_Document section_.
================================

I accepted an invitation to speak at the San Jose People’s Climate March on April 29th, 2017 and I have reproduced what I said below. *Note that I do not necessarily endorse the People’s Climate March policy platform and I would not wish to defend any statements other than my own*.
Good afternoon. My name is Patrick Brown and I am a climate scientist.
I would like to say a few words today in the name of celebrating science – and in defense of science’s ability to inform society on issues of critical importance – like climate change.
Now as most of you know, the primary agent of current climate change is increasing levels of carbon dioxide from the burning of fossil fuels.
I want you to think about whether or not you would know this without modern science. Could you surmise this on an intuitive level?
Carbon dioxide is a colorless, odorless, tasteless gas. But despite its invisibility to our senses, the methods of science have allowed us to identify its existence and eventually measure it in the atmosphere.
The methods of science also allowed us to figure out that carbon dioxide contributes to what would become known as the greenhouse effect, and thus it can affect global temperatures.
When we began burning fossil fuels to power our societies, there was no intuitive reason to think that emissions of this invisible gas might be able to affect the global climate.

================================

_Job 1_. Could you change the climate march speech in the stretch from "Good afternoon. My" through "like climate change." by putting "Good evening" in place of "Good afternoon" and giving that stretch again?
_Job 2_. Can you repeat, word for word, the stretch of the records from the line that contains "Nous offrons également" through the end of the records?
The speech above and the records that follow are separate, unrelated material.

_Page-level text extractions_.
================================

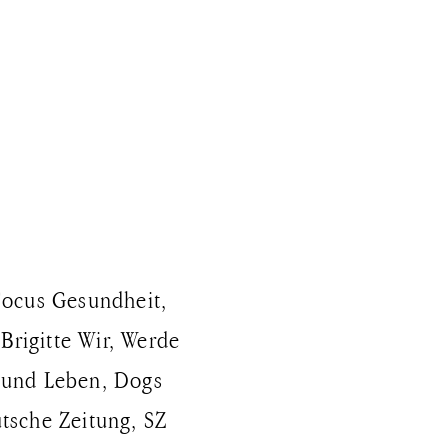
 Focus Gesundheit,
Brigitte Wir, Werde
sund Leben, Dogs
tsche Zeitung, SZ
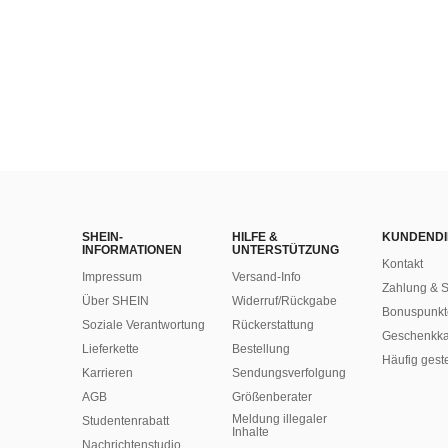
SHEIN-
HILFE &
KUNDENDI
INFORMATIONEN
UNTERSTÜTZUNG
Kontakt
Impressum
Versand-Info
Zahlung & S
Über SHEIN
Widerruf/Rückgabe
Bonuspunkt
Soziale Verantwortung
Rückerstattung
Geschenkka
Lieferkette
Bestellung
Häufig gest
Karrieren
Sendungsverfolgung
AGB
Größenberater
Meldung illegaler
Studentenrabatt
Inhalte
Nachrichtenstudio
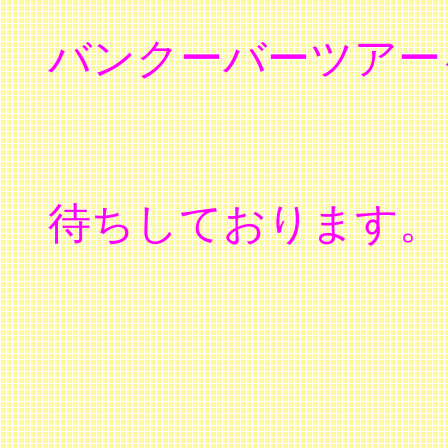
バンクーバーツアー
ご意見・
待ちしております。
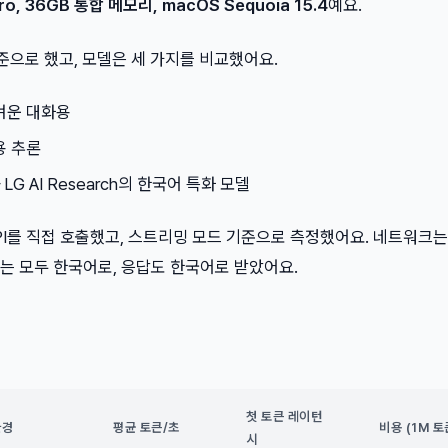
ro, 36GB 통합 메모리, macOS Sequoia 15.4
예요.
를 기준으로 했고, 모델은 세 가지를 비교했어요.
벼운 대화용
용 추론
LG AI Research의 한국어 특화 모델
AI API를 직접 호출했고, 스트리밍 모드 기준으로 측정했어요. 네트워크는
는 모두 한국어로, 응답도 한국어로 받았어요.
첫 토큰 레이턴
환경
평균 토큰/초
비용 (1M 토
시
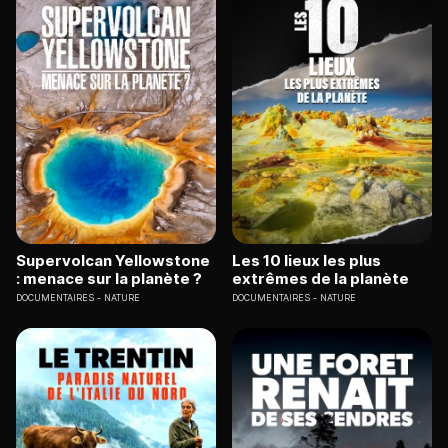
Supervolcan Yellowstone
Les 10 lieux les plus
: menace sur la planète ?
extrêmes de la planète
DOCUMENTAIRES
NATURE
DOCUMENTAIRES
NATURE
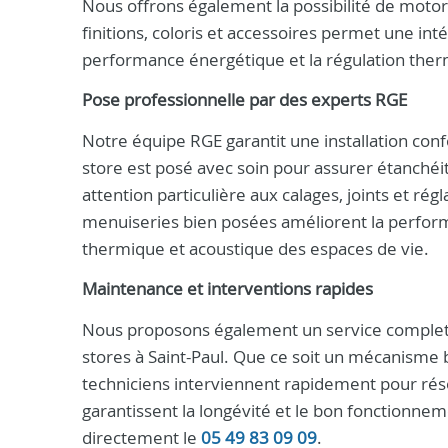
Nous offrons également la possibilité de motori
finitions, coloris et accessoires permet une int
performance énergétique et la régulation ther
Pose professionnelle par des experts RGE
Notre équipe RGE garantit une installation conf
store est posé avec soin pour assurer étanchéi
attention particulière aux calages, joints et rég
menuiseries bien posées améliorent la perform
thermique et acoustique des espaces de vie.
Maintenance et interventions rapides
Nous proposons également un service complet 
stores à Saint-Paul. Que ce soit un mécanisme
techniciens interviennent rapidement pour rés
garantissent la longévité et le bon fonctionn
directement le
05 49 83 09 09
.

================================

_Written response 1_.
Good evening. My name is Patrick Brown and I am a climate scientist.
I would like to say a few words today in the name of celebrating science – and in defense of science’s ability to inform society on issues of critical importance – like climate change.

_Written response 2_.
Nous offrons également la possibilité de motori
finitions, coloris et accessoires permet une int
performance énergétique et la régulation ther
Pose professionnelle par des experts RGE
Notre équipe RGE garantit une installation conf
store est posé avec soin pour assurer étanchéi
attention particulière aux calages, joints et rég
menuiseries bien posées améliorent la perform
thermique et acoustique des espaces de vie.
Maintenance et interventions rapides
Nous proposons également un service complet 
stores à Saint-Paul. Que ce soit un mécanisme
techniciens interviennent rapidement pour rés
garantissent la longévité et le bon fonctionn
directement le
05 49 83 09 09
.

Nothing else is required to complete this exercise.